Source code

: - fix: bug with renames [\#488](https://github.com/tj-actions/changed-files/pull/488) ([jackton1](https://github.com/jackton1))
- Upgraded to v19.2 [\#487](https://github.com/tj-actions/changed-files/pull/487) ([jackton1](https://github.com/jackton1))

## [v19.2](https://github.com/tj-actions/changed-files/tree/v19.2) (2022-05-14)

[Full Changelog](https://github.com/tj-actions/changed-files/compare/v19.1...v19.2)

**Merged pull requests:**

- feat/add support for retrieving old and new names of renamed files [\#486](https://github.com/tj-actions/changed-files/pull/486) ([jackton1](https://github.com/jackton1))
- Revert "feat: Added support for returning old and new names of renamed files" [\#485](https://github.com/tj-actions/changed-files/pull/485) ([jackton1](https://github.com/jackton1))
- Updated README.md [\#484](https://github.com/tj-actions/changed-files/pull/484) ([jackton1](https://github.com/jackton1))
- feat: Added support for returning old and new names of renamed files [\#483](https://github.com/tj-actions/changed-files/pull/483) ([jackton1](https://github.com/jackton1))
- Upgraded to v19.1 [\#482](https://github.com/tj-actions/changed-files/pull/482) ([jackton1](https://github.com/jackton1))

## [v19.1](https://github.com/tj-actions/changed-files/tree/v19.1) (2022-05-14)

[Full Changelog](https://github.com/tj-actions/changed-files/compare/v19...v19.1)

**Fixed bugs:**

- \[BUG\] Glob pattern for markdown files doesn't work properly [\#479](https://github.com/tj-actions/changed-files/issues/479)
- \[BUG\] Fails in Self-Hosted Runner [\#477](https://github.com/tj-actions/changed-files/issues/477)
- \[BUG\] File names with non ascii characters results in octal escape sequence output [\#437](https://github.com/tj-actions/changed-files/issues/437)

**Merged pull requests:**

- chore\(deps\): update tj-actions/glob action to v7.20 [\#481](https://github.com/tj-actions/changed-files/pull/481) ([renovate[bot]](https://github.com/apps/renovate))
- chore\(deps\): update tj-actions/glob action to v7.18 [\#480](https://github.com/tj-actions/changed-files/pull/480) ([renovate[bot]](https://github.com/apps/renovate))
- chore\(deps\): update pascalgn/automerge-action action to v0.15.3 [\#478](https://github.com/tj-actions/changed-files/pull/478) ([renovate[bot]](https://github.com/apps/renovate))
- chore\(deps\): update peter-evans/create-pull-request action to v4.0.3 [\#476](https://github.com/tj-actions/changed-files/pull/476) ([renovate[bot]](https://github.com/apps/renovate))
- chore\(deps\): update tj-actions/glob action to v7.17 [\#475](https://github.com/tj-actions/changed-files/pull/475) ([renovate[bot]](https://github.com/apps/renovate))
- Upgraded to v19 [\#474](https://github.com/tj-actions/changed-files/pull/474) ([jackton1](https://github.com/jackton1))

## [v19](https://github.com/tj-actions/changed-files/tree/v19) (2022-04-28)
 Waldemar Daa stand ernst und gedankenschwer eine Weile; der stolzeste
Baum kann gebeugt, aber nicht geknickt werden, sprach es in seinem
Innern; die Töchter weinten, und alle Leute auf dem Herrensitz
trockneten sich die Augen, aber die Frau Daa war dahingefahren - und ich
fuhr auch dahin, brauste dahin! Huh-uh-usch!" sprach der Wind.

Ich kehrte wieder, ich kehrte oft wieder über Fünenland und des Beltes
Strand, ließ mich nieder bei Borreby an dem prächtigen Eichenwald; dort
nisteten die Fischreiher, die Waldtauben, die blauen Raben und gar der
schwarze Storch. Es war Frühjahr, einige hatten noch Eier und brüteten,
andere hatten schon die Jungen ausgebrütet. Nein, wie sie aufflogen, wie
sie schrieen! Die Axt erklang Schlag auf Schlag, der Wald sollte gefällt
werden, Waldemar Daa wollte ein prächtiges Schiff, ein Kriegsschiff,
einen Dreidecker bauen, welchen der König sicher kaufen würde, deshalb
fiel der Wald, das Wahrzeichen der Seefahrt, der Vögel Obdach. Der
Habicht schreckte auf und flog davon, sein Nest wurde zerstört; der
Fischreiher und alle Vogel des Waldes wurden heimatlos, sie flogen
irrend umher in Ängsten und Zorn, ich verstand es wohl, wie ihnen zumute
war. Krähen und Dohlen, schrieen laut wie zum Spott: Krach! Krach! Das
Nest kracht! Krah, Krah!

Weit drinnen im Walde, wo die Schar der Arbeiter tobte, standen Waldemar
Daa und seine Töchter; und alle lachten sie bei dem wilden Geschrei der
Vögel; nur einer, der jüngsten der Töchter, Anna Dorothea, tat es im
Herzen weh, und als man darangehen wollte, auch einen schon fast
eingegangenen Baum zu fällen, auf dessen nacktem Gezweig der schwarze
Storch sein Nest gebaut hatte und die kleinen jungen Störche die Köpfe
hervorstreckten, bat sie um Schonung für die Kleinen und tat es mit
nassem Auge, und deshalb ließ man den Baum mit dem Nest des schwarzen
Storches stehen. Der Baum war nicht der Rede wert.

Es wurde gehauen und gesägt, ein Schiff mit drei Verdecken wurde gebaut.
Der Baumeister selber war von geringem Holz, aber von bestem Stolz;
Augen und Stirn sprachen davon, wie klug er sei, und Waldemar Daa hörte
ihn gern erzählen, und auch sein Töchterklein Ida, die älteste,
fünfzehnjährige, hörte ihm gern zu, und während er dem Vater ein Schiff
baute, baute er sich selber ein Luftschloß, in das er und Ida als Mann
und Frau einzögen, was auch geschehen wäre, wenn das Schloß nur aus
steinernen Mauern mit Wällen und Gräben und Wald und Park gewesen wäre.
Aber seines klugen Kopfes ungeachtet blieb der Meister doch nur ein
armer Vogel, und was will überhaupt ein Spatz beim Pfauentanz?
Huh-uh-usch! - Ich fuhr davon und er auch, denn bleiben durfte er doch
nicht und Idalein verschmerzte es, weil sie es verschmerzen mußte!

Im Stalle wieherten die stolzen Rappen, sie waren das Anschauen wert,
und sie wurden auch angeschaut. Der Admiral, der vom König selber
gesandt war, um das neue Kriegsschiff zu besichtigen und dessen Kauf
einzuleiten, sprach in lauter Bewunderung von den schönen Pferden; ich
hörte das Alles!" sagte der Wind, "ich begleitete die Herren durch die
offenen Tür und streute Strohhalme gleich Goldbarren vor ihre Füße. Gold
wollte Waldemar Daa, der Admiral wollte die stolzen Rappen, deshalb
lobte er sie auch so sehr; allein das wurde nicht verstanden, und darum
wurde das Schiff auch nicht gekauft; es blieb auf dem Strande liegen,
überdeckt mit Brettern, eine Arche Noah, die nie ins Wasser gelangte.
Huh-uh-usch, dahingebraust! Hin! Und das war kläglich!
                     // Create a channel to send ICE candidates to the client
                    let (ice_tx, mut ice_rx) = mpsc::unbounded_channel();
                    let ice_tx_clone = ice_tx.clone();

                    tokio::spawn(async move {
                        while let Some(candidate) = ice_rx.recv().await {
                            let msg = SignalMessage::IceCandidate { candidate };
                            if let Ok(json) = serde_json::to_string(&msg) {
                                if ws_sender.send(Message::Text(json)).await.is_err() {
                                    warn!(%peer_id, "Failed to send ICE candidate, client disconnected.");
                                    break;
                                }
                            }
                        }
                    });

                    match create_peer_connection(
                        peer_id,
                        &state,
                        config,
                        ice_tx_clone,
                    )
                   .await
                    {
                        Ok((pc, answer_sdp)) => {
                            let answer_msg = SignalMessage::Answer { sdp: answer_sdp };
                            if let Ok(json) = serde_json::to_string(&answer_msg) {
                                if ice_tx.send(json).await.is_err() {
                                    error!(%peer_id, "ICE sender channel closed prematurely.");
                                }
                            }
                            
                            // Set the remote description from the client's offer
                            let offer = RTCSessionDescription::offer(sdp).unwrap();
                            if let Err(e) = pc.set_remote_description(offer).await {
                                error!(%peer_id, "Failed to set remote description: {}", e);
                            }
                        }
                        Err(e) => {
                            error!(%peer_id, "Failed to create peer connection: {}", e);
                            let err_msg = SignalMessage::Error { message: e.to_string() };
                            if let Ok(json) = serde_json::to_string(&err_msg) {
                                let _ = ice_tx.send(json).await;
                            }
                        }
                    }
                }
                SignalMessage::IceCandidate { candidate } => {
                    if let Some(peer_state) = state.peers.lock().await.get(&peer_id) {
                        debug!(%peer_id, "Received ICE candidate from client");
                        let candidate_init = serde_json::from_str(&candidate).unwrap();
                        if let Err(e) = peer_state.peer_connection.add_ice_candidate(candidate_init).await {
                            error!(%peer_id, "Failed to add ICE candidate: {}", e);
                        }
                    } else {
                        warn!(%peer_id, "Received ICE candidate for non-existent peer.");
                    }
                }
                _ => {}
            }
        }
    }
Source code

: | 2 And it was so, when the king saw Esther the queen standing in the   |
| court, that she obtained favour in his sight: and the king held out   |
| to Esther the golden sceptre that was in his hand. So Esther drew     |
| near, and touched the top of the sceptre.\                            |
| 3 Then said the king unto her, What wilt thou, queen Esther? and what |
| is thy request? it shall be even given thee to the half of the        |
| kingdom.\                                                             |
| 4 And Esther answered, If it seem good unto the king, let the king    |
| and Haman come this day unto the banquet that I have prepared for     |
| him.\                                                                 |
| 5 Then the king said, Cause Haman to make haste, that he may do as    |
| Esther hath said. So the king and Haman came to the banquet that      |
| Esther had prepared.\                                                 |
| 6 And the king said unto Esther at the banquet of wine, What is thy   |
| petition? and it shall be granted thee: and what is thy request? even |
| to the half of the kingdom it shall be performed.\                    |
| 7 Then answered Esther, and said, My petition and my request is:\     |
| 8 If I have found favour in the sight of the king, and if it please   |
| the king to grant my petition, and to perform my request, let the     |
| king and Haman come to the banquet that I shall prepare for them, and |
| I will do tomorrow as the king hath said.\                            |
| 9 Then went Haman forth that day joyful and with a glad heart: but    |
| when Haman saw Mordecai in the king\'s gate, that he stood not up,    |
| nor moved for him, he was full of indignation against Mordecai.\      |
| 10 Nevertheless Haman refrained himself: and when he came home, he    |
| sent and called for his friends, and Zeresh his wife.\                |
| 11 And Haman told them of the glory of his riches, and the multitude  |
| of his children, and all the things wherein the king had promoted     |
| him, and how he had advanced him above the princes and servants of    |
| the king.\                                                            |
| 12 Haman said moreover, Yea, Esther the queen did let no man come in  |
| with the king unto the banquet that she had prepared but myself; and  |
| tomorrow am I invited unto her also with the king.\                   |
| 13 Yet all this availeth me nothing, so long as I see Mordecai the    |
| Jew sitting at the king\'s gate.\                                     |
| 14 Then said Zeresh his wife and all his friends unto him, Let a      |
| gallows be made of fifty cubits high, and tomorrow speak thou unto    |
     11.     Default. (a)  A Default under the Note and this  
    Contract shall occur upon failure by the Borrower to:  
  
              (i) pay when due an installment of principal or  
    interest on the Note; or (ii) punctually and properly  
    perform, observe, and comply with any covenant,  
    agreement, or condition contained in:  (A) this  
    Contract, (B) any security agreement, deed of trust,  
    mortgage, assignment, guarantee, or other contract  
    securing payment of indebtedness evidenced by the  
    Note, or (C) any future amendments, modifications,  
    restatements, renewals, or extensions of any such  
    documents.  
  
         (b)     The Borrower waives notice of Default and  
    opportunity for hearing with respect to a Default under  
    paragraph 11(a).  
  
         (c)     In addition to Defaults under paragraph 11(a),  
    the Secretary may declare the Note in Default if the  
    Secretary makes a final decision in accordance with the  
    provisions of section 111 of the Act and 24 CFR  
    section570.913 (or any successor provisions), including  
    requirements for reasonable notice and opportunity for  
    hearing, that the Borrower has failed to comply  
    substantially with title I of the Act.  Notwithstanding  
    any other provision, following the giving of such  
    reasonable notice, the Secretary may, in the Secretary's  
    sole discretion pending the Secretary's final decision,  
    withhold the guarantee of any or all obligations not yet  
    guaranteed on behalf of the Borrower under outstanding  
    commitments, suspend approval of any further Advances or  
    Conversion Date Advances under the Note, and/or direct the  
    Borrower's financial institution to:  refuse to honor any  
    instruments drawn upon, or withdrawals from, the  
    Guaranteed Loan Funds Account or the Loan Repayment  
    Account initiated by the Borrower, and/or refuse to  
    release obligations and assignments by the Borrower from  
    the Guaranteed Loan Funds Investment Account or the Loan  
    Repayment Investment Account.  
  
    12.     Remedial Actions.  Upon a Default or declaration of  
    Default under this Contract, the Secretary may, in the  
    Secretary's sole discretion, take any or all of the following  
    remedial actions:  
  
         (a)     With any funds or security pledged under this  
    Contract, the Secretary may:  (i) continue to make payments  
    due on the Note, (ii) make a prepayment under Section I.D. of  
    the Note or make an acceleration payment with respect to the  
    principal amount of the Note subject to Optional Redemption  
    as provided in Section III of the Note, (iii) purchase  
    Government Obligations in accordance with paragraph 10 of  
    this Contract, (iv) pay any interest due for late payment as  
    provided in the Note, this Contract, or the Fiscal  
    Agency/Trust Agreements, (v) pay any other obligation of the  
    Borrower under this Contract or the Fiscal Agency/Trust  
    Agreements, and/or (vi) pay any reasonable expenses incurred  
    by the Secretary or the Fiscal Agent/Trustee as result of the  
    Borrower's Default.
---*---
- Brief:
Turn everything from the line containing "pledged under this" down to the end of the listing into a JSON list of strings, with one string per line and no blank lines.

- Exercise answer:
[
  "         (a)     With any funds or security pledged under this  ",
  "    Contract, the Secretary may:  (i) continue to make payments  ",
  "    due on the Note, (ii) make a prepayment under Section I.D. of  ",
  "    the Note or make an acceleration payment with respect to the  ",
  "    principal amount of the Note subject to Optional Redemption  ",
  "    as provided in Section III of the Note, (iii) purchase  ",
  "    Government Obligations in accordance with paragraph 10 of  ",
  "    this Contract, (iv) pay any interest due for late payment as  ",
  "    provided in the Note, this Contract, or the Fiscal  ",
  "    Agency/Trust Agreements, (v) pay any other obligation of the  ",
  "    Borrower under this Contract or the Fiscal Agency/Trust  ",
  "    Agreements, and/or (vi) pay any reasonable expenses incurred  ",
  "    by the Secretary or the Fiscal Agent/Trustee as result of the  ",
  "    Borrower's Default."
]